Malgré l’absence de l’écrasante majorité des politiques, l’AMLAC estime que l’expérience du premier congrès de ce  genre n’est pas un échec. « Sur la liste des inscrits à cette rencontre figurent 380 personnes de tout bord : médecine, éthique, religion, justice, droits de l’Homme… Le fait de réunir autant de personnalités est en soit un succès et montre aussi à quel point ce sujet les intéresse », affirme le président de l’AMLAC, également chef du Service de gynécologie obstétrique à la maternité des Orangers (CHU Ibn Sina). Pour ce dernier, la réussite de ce congrès, c’est aussi l’aboutissement de plusieurs recommandations axées en premier sur la prévention. A ce propos, les congressistes ont appelé à une éducation sexuelle au sein des associations et des écoles par un personnel formé. «Nous voudrions que le ministère de l’Education nationale instaure une matière spécifique où nos enfants apprendraient à raison d’une heure par semaine l’éducation sexuelle», explique le Pr. Chafik Chraïbi. Au volet préventif, les recommandations appellent au droit de la femme, quelle que soit sa situation familiale, aux moyens de contraception. Elles insistent aussi sur la création de centres d’écoute contre la violence sexuelle et d’orientation pour les femmes victimes de grossesses non désirées. «Sur le plan juridique, nous sollicitons l’assouplissement de l’article 453 du code pénal n’autorisant l’avortement que si la santé de la mère est en danger. Nous voudrions que le mot «santé» englobe aussi l’état mental de la mère», précise le président de l’AMLAC. Et d’insister sur la nécessité pour le législateur de prendre en considération les conditions dans lesquelles survient la grossesse non désirée (viol ou inceste), l’état psychologique de la femme, son âge et la malformation du fœtus, décelée au 4e mois de la grossesse.  

Les congressistes appellent, par ailleurs, à dépénaliser la mère célibataire et de lui offrir assistance. Ils estiment tout aussi urgent d’assurer une traçabilité permettant de suivre l’enfant né d’une mère célibataire afin de garantir sa protection. « Nous voudrions, également, qu’au sein de nos hôpitaux, il y ait une tentative d’établir l’identité du père afin d’encourager les mères célibataires à accoucher dans le milieu hospitalier au lieu de le faire n’importe où et dans n’importe quelle condition ». Maintenant que les recommandations sont bien établies, l’AMLAC se nourrit de l’espoir, celui de trouver un écho favorable auprès du Commandeur des croyants, le roi Mohammed VI.

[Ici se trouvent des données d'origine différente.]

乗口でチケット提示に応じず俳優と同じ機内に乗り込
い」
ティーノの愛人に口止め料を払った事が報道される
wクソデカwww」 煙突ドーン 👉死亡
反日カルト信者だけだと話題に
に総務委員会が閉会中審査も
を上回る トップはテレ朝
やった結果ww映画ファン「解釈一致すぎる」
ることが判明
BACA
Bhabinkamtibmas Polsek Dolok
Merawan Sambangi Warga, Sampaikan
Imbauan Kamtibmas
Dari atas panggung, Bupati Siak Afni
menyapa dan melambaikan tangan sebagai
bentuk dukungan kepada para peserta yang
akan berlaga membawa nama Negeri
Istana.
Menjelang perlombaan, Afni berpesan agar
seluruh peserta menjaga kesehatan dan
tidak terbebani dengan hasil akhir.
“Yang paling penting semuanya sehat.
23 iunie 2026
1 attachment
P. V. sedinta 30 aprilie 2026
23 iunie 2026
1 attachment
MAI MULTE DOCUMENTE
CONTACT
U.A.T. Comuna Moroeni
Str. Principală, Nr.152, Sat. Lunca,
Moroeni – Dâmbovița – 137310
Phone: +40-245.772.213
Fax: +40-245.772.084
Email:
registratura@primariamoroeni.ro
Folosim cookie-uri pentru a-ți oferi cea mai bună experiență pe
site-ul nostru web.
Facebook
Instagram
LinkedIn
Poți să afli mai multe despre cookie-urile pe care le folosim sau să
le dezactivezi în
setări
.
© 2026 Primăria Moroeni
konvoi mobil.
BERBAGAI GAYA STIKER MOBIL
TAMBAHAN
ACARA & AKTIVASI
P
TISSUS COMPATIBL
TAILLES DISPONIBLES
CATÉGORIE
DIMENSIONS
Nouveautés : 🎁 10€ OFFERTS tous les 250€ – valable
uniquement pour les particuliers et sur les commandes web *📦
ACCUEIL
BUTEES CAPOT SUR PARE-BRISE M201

Des recommandations pour que ça cesse ! Les grossesses non désirées sont à l’origine d’une moyenne de 500 avortements clandestins dans le milieu médicalisé au Maroc, selon l’Association marocaine de lutte contre l’avortement clandestin (AMLAC). «En Tunisie où l’avortement est légalisé, cette pratique est en baisse, contrairement aux croyances de certains. Légaliser n’est pas encourager !», martèle le président de l’AMLAC, Pr. Chafik Chraïbi. Il n’y a pas de registre au Maroc pour connaître avec précision le nombre des avortements pratiqués au Maroc. L’AMLAC se base sur l’expérience professionnelle pour établir des estimations et tire la sonnette d’alarme : «5.000 enfants sont abandonnés chaque année, et rien qu’en 2008, 2.800 condamnations pour viol ont été enregistrées par nos tribunaux». Le congrès de l’AMLAC a voulu attirer l’attention sur une situation sociale d’une extrême sensibilité et urgence.   «Les recommandations seront envoyées au Parlement, au Secrétariat général du gouvernement et à Sa Majesté le Roi», précise le Pr. Chafik Chraïbi. Aux yeux de l’AMLC, seul le signal royal pourrait faire bouger les politiques dans le sens de la société civile.